DATASET EXCERPT:
::::
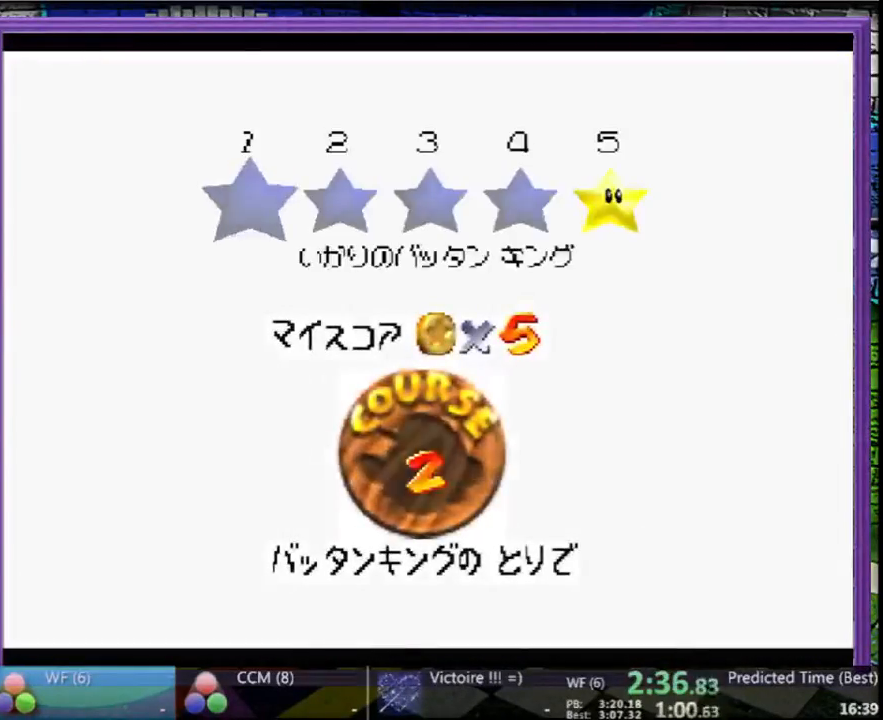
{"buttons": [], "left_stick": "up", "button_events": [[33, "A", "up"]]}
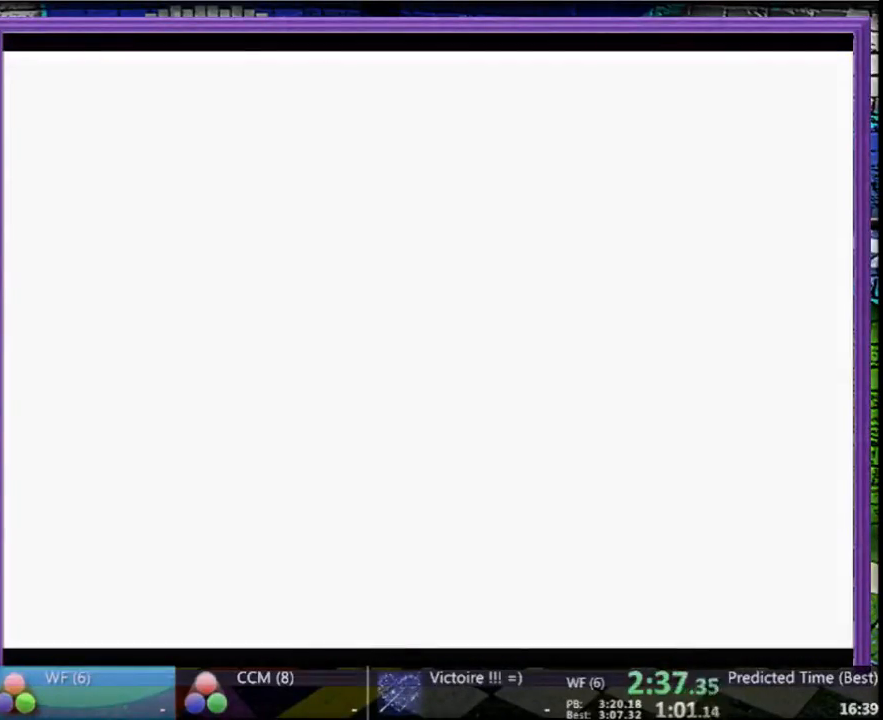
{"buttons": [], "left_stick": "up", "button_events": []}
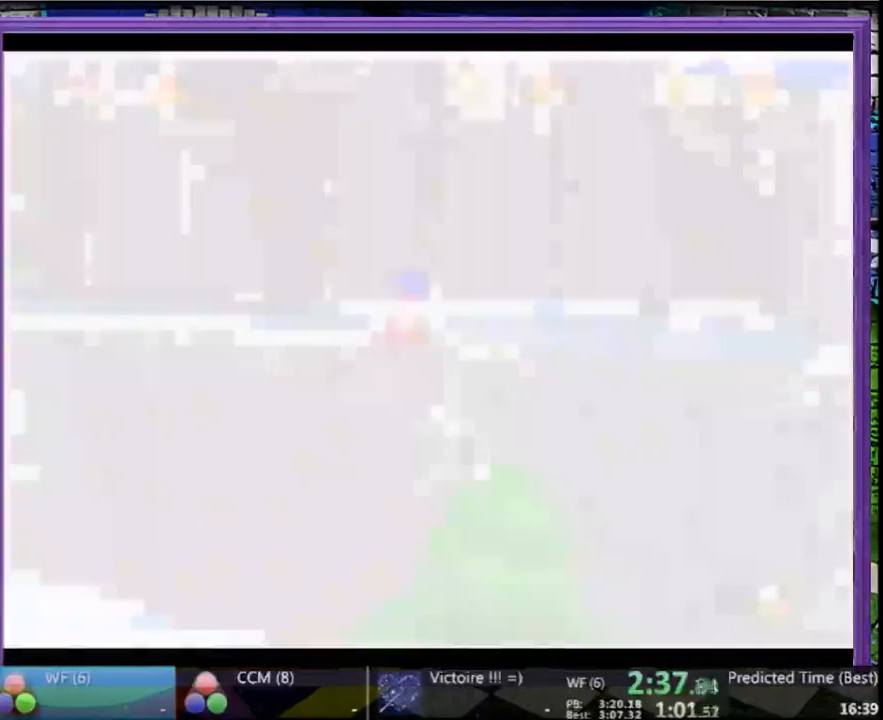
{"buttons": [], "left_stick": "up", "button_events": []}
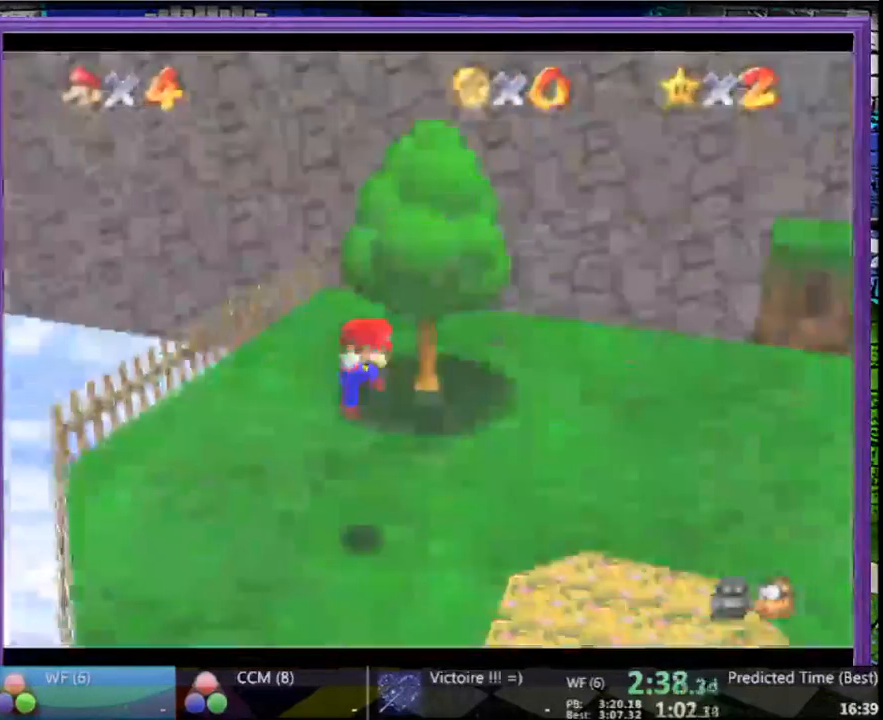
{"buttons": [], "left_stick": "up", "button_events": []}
::::
YOUR OBJECTIVE: Line by line, give the material above again exactly, but without any pictures.

SOLUTION:
{"buttons": [], "left_stick": "up", "button_events": [[33, "A", "up"]]}
{"buttons": [], "left_stick": "up", "button_events": []}
{"buttons": [], "left_stick": "up", "button_events": []}
{"buttons": [], "left_stick": "up", "button_events": []}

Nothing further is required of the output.